• Exercise directions:
Each entry below is to be written out exactly, and the pictures are to be left out.

• Information:
■ ■ ■ ■

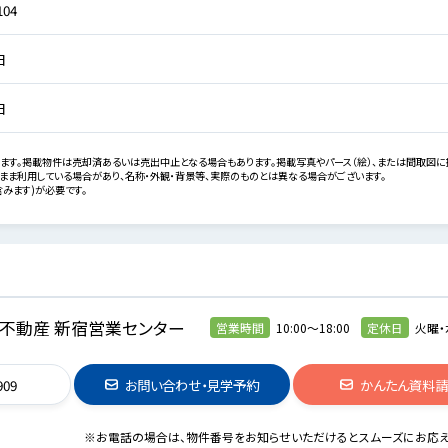
104
日
日
ます。掲載物件は売却済あるいは売出中止となる場合もあります。掲載写真やパース（絵）、または間取図に
まま利用している場合があり、名称・外観・背景等、実際のものとは異なる場合がございます。
みます)が必要です。
不動産 新宿営業センター
営業時間
10:00～18:00
定休日
火曜・
909
お問い合わせ・見学予約
かんたん資料
※お電話の場合は、物件番号をお知らせいただけるとスムーズにお応え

■ ■ ■ ■

• Reply to the exercise:
104
日
日
ます。掲載物件は売却済あるいは売出中止となる場合もあります。掲載写真やパース（絵）、または間取図に
まま利用している場合があり、名称・外観・背景等、実際のものとは異なる場合がございます。
みます)が必要です。
不動産 新宿営業センター
営業時間
10:00～18:00
定休日
火曜・
909
お問い合わせ・見学予約
かんたん資料
※お電話の場合は、物件番号をお知らせいただけるとスムーズにお応え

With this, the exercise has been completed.